Voilà un film qui part de façon assez extraordinaire : les scènes d'accouchement, l'ambiance de la clinique avec des professionnels et, surtout, des professionnelles, qui font leur métier avec passion et compétence mais qui laisse deviner un gros malaise, la vie de Claire (la sage femme interprétée par Catherine Frot) en dehors du travail, tout cela est passionnant, remarquablement raconté, joué et filmé. Chef d'œuvre en perspective, se dit-on ! Et puis arrivent Béatrice, Paul, Simon.
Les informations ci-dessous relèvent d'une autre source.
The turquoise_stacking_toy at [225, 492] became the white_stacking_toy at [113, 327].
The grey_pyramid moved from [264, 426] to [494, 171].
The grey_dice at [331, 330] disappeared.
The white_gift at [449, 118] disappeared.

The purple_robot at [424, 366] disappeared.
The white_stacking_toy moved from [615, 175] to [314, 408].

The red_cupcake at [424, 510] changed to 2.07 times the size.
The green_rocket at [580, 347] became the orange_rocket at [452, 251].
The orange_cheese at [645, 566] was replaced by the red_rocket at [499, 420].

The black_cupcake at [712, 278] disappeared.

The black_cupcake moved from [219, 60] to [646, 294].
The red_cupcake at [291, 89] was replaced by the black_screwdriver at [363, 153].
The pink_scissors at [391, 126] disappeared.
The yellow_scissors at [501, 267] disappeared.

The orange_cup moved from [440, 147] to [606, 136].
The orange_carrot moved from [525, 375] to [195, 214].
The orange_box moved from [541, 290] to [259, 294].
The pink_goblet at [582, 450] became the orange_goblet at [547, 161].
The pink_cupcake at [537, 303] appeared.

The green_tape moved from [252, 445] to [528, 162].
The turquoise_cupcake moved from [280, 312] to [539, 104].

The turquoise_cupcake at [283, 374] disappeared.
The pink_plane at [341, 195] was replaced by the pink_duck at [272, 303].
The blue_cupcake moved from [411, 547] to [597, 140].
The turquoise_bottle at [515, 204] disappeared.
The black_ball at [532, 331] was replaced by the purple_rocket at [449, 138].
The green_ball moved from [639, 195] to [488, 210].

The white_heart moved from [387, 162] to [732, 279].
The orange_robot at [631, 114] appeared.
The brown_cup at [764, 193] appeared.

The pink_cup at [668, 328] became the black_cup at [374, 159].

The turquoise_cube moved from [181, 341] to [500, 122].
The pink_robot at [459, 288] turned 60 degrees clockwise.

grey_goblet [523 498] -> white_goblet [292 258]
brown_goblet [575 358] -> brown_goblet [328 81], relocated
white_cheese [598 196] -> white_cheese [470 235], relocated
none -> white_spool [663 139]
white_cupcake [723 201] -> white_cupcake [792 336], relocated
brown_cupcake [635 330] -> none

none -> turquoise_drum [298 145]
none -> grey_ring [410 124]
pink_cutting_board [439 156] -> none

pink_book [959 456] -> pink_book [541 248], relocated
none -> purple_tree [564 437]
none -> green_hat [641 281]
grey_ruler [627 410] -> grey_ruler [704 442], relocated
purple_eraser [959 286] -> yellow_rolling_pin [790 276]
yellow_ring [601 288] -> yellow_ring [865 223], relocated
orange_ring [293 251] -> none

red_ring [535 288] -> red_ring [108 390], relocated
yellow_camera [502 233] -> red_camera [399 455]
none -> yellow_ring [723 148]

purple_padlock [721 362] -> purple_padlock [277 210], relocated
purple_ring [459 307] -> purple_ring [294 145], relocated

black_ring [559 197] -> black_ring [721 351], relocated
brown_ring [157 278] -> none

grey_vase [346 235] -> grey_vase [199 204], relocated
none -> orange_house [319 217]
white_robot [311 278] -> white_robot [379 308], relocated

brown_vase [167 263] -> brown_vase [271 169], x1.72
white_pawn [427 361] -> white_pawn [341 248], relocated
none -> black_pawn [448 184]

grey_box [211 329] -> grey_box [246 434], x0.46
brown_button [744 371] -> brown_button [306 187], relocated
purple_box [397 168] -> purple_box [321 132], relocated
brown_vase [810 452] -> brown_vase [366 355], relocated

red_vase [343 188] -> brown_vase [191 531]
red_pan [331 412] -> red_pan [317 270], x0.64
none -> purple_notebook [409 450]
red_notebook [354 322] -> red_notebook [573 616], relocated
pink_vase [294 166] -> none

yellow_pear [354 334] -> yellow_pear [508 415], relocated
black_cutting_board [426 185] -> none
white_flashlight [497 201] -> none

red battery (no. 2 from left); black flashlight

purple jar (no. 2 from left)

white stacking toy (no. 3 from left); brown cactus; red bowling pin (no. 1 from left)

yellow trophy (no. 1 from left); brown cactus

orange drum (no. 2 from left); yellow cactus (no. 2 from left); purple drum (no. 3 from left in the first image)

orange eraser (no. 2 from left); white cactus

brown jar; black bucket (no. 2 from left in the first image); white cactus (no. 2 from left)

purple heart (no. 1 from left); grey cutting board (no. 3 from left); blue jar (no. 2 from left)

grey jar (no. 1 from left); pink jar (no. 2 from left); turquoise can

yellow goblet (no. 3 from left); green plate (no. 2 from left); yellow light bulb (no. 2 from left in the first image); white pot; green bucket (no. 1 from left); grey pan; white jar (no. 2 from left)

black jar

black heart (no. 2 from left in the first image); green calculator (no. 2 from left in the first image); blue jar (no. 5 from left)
Béatrice, l'ancienne maîtresse d'Antoine, le père de Claire, partie sans crier gare plus de 30 ans auparavant et qui, atteinte d'un cancer, cherche à se raccrocher à des liens qu'elle avait toujours fuis dans le passé. Paul, le fils du voisin, chauffeur de poids lourds, qui, manifestement, tombe sous le charme de Claire. Simon, le fils de Claire, étudiant en médecine, qui vient annoncer à sa mère que Lucie, sa petite amie, et lui attendent un bébé.
L'interprétation de tous ces personnages est tout à fait remarquable, à l'exception, peut-être, de Quentin Dolmaire, peu convaincant dans le rôle de Simon : Catherine Deneuve (Béatrice) est carrément époustouflante, Olivier Gourmet (Paul) est, comme d'habitude, excellent. Pauline Parigot (Lucie) a un rôle mineur mais elle le défend très bien. Quant à Catherine Frot, qui joue le rôle de Claire, le personnage central, elle est égale à elle-même, c'est-à-dire très bonne.
Le problème que rencontre le film après ce début extraordinaire ne réside donc pas dans le jeu des comédien(n)s ni, d'ailleurs, dans la mise en scène. Il est plutôt dans la multiplicité des thèmes abordés par Martin Provost, ce qui, petit à petit, fait que le récit concernant chacun d'eux a tendance à s'étioler, que le film se met à ronronner, qu'on se met à percevoir certaines longueurs, voire à trouver sur la fin un caractère improbable à certaines scènes. C'est d'autant plus dommage en ce qui concerne le thème consacré aux personnages de Claire et de Béatrice : Claire, une femme qui se consacre corps et âme à son travail, mais qui se révèle plutôt fermée en dehors, une femme qui donne beaucoup aux autres mais qui se refuse à elle-même les plaisirs de l'existence, une femme qui refuse l'amour et prétend ne rien à avoir à donner aux hommes, une femme qui va évoluer petit à petit au contact de Béatrice, laquelle est tout son contraire et qui, de son côté, évolue dans l'autre sens, mais dans une bien moindre mesure. D'autant plus dommage car la peinture de ces deux évolutions, qui aurait pu être passionnante tout au long du film, souffre d'être trop souvent court-circuitée par le traitement de thèmes annexes.